TEXTAUSZUG:
"""
Dazu hat die Beschwerdegegnerin in erster Linie geltend gemacht, dass A9 neben den Anspruchsmerkmalen 1e und 1f entsprechend den Feststellungen der Einspruchsabteilung auch die Merkmale 1c und 1d (Hauptzylinder und Nebenzylinder) und 1h (Hubbewegung des Hauptzylinders und des Nebenzylinders) nicht offenbare, und im Detail erklärt, welche wesentliche strukturellen Unterschiede zwischen den in A9 und A4 gezeigten hydraulischen Antrieben den Fachmann gehindert hätten, die Lehren dieser beiden Schriften zu kombinieren.

2.2 Hinsichtlich der Zulassung und Berücksichtigung dieses Vorbringens hat die Beschwerdegegnerin schriftlich vorgetragen, dass dies keine Änderung des Vorbringens darstelle, da ein entsprechender Vortrag bereits im Verfahren vor der Einspruchsabteilung vorgebracht und dort aufrechterhalten wurde.
"""
ARBEITSAUFTRAG A:
Beantworte anhand des Textauszugs:
(i) Welche Merkmale offenbart A9 nach Geltendmachung der Beschwerdegegnerin neben den Anspruchsmerkmalen 1e und 1f ebenfalls nicht?
(ii) Zwischen den in welchen beiden Schriften gezeigten hydraulischen Antrieben bestehen laut der Beschwerdegegnerin wesentliche strukturelle Unterschiede?
(iii) Womit begründet die Beschwerdegegnerin, dass ihr Vorbringen keine Änderung des Vorbringens darstelle?
Der Textauszug und die Datenzeilen stehen in keinem Zusammenhang miteinander.

Gespeicherte Dateneinträge:
"""
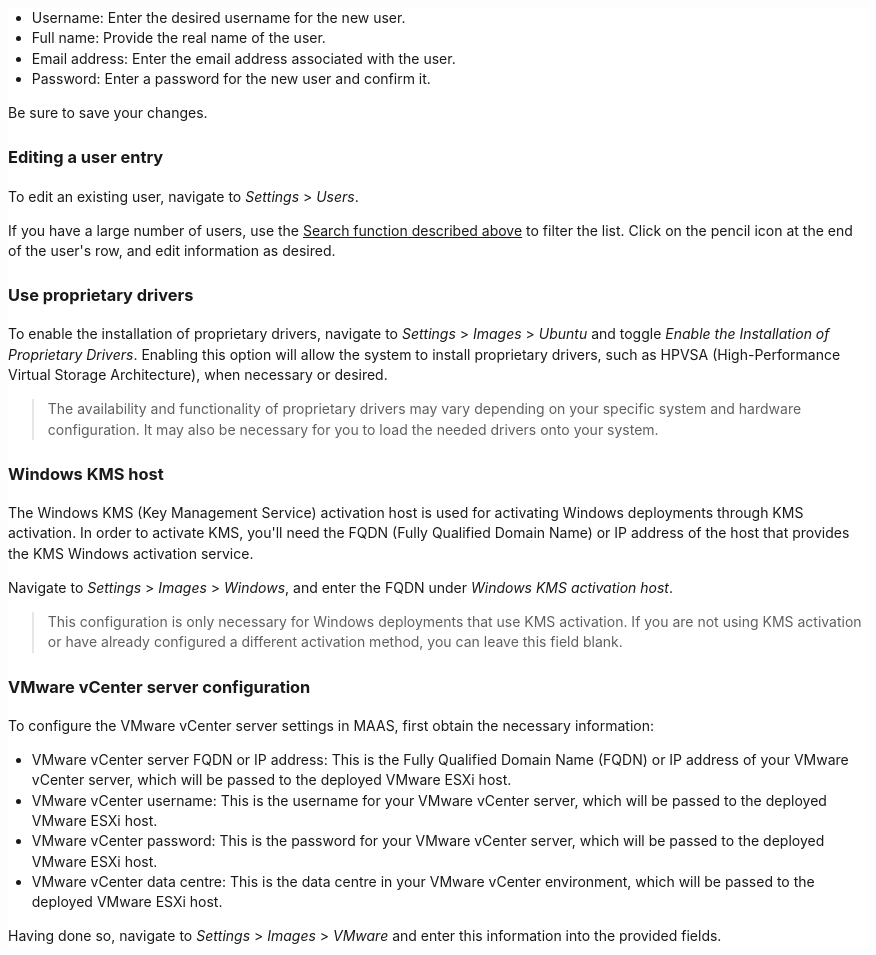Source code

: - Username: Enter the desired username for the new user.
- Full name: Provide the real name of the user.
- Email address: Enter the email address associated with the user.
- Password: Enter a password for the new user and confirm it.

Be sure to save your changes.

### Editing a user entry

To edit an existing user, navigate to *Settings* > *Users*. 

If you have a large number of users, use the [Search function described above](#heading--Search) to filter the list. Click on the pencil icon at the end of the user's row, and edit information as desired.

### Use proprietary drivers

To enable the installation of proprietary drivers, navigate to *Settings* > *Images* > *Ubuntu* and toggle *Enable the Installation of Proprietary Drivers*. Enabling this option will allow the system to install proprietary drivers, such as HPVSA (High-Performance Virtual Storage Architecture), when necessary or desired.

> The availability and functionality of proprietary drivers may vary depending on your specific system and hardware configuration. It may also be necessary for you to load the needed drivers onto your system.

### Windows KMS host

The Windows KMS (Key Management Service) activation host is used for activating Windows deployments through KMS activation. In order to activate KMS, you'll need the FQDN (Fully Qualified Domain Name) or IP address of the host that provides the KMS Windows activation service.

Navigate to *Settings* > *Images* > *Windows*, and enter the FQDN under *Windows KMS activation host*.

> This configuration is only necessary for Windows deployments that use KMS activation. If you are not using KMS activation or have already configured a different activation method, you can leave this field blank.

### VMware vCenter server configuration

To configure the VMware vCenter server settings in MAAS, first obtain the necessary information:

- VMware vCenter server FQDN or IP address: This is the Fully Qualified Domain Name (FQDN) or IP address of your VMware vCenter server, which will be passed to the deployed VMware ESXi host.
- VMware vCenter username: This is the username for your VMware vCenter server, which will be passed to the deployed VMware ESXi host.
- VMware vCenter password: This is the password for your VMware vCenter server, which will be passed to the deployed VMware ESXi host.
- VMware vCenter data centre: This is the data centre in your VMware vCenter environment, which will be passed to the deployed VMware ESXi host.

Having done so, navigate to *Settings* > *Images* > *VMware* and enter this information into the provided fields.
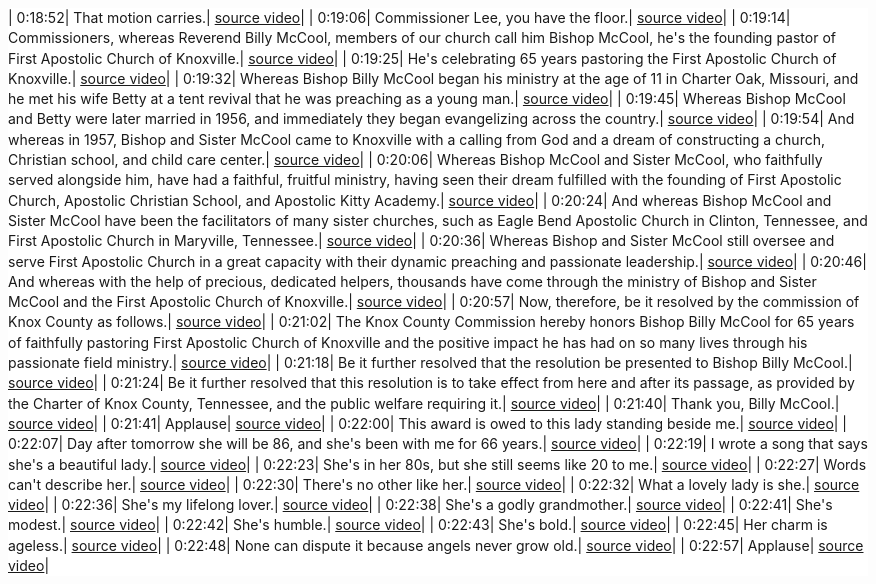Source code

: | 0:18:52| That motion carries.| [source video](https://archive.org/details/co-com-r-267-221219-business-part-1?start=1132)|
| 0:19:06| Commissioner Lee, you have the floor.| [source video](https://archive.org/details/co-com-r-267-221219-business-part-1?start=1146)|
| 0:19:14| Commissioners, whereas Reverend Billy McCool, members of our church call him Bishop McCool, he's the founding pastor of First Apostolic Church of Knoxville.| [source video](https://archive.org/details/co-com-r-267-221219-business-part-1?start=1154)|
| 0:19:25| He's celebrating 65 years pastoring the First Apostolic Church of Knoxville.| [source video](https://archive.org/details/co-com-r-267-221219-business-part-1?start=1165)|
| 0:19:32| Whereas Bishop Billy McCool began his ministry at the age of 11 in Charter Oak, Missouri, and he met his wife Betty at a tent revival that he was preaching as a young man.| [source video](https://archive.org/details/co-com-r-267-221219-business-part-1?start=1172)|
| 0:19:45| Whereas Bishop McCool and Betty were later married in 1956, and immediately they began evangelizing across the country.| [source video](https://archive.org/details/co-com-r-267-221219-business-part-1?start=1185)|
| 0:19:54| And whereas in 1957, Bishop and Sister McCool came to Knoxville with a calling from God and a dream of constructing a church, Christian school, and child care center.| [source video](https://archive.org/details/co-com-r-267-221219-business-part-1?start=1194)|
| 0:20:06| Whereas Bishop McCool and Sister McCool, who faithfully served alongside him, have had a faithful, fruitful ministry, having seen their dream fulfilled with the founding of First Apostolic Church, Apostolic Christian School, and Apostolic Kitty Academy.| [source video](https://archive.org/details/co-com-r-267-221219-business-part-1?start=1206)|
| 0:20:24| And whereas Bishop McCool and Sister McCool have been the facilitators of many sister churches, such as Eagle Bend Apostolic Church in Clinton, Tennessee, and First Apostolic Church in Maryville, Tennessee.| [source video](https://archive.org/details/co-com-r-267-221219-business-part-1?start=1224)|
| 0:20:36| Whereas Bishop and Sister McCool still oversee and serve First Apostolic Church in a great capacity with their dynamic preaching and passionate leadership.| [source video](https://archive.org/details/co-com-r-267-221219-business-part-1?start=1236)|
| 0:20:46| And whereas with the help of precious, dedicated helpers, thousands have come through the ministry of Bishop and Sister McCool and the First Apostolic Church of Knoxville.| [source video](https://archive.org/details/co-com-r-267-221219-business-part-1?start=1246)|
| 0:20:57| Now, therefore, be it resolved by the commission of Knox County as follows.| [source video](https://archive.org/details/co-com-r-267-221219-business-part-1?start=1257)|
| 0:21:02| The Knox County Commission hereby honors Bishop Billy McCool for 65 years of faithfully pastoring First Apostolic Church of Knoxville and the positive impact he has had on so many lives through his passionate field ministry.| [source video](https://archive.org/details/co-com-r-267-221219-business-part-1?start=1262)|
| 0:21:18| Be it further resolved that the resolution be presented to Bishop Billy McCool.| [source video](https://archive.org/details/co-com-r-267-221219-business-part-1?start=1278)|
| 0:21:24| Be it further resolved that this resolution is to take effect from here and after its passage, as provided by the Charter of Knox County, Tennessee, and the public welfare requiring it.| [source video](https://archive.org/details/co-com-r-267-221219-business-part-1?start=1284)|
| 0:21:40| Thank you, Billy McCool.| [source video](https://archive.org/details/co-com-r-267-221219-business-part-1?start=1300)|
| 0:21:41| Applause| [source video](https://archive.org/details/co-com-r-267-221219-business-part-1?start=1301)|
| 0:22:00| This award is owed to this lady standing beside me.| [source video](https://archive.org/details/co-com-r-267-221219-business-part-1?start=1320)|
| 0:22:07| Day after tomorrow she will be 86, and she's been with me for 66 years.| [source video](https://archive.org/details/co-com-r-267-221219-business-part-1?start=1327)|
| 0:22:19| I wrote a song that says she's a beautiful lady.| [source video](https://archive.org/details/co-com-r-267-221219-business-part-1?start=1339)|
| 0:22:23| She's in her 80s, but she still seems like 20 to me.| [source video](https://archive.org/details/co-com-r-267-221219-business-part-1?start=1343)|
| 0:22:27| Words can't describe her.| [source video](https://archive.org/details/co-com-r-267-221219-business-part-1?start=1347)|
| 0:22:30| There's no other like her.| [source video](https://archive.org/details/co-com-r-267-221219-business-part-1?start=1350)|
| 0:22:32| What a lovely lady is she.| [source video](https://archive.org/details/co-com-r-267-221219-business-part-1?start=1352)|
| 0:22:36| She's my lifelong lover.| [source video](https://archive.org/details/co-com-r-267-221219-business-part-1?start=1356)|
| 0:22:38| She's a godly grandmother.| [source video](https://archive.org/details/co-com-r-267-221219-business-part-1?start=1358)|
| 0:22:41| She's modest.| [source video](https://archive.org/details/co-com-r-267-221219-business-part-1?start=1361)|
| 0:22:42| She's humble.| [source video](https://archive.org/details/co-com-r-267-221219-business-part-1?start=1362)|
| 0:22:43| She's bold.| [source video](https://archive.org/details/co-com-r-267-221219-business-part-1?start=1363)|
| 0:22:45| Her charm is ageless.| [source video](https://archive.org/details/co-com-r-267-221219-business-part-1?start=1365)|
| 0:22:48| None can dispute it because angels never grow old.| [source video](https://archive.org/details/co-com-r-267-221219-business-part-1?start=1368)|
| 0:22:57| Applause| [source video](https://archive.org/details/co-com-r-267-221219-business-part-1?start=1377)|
"""
ARBEITSAUFTRAG B: Aktualisiere in den Datenzeilen den Abschnitt von der Zeile mit „### Use proprietary drivers“ bis einschließlich der Zeile mit „Navigate to *Settings* > *Images* > *Windows*, and“: Ersetze „FQDN“ durch „Hostname“. Gib nur diese Zeilen wieder und lass alles Übrige unverändert.

LÖSUNG A:
(i) Die Merkmale 1c und 1d (Hauptzylinder und Nebenzylinder) sowie 1h (Hubbewegung des Hauptzylinders und des Nebenzylinders).
(ii) Zwischen den in A9 und A4 gezeigten hydraulischen Antrieben.
(iii) Ein entsprechender Vortrag sei bereits im Verfahren vor der Einspruchsabteilung vorgebracht und dort aufrechterhalten worden.

LÖSUNG B:
### Use proprietary drivers

To enable the installation of proprietary drivers, navigate to *Settings* > *Images* > *Ubuntu* and toggle *Enable the Installation of Proprietary Drivers*. Enabling this option will allow the system to install proprietary drivers, such as HPVSA (High-Performance Virtual Storage Architecture), when necessary or desired.

> The availability and functionality of proprietary drivers may vary depending on your specific system and hardware configuration. It may also be necessary for you to load the needed drivers onto your system.

### Windows KMS host

The Windows KMS (Key Management Service) activation host is used for activating Windows deployments through KMS activation. In order to activate KMS, you'll need the Hostname (Fully Qualified Domain Name) or IP address of the host that provides the KMS Windows activation service.

Navigate to *Settings* > *Images* > *Windows*, and enter the Hostname under *Windows KMS activation host*.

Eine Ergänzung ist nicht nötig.